Can you arrange the data, from its start through the line containing "Small Law Firms", inclusive, as a Markdown table with a No. column for the row number and a Text column for the line, leaving out blank lines?
--*--
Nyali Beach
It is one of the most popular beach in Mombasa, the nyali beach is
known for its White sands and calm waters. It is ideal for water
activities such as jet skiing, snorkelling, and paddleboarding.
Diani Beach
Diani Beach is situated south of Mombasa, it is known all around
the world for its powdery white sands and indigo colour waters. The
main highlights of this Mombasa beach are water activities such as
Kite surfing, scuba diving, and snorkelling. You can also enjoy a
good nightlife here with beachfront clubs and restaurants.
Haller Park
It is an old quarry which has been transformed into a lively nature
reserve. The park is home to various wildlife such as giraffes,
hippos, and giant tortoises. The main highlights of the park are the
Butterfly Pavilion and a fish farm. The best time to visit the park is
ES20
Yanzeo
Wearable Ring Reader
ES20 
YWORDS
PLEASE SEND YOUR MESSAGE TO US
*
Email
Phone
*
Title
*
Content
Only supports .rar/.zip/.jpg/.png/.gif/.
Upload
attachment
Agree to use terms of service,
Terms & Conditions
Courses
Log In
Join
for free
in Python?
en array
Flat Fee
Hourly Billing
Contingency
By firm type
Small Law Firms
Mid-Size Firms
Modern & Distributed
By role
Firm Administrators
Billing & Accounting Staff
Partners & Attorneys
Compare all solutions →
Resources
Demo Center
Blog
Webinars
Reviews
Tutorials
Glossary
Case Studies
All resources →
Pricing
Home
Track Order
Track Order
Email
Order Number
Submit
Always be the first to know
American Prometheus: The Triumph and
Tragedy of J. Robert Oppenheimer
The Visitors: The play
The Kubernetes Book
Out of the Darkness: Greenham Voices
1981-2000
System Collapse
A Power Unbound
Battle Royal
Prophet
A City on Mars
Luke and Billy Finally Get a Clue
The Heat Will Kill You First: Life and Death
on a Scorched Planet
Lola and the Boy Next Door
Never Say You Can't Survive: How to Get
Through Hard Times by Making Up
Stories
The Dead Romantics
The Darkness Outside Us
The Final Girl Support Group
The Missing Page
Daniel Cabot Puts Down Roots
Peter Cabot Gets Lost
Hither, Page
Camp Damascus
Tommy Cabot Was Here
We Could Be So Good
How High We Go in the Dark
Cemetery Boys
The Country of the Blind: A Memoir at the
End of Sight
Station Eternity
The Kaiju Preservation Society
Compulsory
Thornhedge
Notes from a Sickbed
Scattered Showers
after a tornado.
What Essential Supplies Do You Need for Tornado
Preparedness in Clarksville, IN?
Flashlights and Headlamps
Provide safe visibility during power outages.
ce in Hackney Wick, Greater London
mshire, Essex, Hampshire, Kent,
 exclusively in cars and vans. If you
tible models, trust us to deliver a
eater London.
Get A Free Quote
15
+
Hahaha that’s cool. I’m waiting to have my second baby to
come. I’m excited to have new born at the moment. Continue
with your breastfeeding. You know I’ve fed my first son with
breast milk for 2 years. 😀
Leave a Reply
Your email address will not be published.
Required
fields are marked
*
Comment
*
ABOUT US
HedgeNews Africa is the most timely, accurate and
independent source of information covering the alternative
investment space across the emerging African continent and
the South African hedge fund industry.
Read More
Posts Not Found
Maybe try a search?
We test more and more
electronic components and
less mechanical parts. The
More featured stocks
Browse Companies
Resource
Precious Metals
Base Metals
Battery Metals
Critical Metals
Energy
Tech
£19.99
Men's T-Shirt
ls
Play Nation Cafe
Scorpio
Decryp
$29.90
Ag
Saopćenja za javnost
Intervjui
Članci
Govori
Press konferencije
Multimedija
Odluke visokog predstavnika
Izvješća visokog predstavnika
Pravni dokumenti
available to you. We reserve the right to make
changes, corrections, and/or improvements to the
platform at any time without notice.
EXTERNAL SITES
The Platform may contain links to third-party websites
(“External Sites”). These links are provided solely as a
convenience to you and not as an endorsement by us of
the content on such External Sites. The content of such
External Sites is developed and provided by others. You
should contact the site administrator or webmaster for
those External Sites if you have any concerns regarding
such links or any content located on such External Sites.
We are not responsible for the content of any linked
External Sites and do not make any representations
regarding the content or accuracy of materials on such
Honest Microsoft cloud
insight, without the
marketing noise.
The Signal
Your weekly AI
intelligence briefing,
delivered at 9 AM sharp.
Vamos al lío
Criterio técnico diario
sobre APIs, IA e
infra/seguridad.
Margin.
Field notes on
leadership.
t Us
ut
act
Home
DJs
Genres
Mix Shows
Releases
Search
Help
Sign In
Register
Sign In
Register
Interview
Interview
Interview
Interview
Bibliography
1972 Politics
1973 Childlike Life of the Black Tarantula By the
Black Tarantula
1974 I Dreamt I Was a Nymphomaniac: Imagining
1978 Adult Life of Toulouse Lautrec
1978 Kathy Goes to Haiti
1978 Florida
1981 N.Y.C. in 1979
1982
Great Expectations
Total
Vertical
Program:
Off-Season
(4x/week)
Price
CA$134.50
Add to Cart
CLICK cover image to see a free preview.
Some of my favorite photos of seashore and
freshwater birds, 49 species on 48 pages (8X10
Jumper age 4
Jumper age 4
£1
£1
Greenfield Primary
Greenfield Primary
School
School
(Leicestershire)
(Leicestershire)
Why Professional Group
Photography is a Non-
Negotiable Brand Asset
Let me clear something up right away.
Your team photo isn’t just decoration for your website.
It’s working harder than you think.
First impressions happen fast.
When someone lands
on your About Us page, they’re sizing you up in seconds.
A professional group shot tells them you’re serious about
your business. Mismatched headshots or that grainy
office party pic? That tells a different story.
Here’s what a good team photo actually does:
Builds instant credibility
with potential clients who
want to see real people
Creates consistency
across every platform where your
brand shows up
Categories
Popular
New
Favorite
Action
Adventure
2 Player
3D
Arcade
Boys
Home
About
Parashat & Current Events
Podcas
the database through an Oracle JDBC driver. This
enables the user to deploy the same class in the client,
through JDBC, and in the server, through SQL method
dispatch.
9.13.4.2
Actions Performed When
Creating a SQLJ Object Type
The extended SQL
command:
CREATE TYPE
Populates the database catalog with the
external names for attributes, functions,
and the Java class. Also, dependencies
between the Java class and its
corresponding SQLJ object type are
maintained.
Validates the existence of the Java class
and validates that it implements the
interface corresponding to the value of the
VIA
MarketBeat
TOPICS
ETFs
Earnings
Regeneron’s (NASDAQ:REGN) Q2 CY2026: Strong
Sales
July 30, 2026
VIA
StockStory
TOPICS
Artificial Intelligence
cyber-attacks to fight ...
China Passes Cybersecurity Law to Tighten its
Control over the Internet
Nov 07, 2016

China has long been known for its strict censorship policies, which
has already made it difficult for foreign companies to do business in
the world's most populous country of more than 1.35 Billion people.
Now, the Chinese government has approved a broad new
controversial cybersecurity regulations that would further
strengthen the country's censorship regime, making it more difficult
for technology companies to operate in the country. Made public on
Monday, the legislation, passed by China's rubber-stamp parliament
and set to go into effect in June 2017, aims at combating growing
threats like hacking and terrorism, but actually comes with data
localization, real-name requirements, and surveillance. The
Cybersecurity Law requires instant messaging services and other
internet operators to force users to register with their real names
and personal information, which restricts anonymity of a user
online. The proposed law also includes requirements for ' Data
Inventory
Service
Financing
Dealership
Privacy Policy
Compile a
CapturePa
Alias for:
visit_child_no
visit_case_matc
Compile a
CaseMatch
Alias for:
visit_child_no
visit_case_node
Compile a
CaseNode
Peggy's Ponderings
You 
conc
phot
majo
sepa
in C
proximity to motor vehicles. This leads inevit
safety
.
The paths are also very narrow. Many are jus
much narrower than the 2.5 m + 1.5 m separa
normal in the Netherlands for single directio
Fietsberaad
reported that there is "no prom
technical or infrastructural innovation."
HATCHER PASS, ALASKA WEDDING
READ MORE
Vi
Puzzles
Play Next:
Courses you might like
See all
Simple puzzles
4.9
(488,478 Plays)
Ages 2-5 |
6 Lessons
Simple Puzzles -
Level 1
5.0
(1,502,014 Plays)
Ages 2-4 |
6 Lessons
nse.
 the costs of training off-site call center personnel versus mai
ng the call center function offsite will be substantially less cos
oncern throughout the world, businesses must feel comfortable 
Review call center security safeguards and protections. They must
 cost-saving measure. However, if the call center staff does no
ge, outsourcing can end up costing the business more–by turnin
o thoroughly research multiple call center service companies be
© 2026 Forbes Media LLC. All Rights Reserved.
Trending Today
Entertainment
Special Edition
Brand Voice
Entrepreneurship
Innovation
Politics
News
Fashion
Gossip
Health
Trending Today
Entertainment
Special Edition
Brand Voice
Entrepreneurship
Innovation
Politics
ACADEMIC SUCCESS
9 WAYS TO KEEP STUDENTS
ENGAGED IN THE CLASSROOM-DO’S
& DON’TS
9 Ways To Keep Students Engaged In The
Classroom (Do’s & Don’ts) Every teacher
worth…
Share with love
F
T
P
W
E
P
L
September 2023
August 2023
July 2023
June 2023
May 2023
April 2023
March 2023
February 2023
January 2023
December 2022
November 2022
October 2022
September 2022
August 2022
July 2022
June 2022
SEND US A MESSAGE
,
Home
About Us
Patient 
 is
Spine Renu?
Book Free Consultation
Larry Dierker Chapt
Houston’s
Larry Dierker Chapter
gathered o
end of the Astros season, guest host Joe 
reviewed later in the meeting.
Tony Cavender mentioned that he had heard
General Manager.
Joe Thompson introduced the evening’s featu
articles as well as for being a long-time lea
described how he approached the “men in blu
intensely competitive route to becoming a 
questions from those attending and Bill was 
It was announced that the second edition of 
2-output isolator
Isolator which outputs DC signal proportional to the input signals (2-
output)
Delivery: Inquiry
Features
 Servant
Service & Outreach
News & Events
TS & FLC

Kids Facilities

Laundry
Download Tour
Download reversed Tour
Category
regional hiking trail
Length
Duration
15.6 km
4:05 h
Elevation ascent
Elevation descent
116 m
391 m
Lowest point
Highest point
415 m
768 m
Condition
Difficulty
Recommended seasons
--*--
(ANSWER FOR THIS EXERCISE):
| No. | Text |
|---|---|
| 1 | Nyali Beach |
| 2 | It is one of the most popular beach in Mombasa, the nyali beach is |
| 3 | known for its White sands and calm waters. It is ideal for water |
| 4 | activities such as jet skiing, snorkelling, and paddleboarding. |
| 5 | Diani Beach |
| 6 | Diani Beach is situated south of Mombasa, it is known all around |
| 7 | the world for its powdery white sands and indigo colour waters. The |
| 8 | main highlights of this Mombasa beach are water activities such as |
| 9 | Kite surfing, scuba diving, and snorkelling. You can also enjoy a |
| 10 | good nightlife here with beachfront clubs and restaurants. |
| 11 | Haller Park |
| 12 | It is an old quarry which has been transformed into a lively nature |
| 13 | reserve. The park is home to various wildlife such as giraffes, |
| 14 | hippos, and giant tortoises. The main highlights of the park are the |
| 15 | Butterfly Pavilion and a fish farm. The best time to visit the park is |
| 16 | ES20 |
| 17 | Yanzeo |
| 18 | Wearable Ring Reader |
| 19 | ES20  |
| 20 | YWORDS |
| 21 | PLEASE SEND YOUR MESSAGE TO US |
| 22 | * |
| 23 | Email |
| 24 | Phone |
| 25 | * |
| 26 | Title |
| 27 | * |
| 28 | Content |
| 29 | Only supports .rar/.zip/.jpg/.png/.gif/. |
| 30 | Upload |
| 31 | attachment |
| 32 | Agree to use terms of service, |
| 33 | Terms & Conditions |
| 34 | Courses |
| 35 | Log In |
| 36 | Join |
| 37 | for free |
| 38 | in Python? |
| 39 | en array |
| 40 | Flat Fee |
| 41 | Hourly Billing |
| 42 | Contingency |
| 43 | By firm type |
| 44 | Small Law Firms |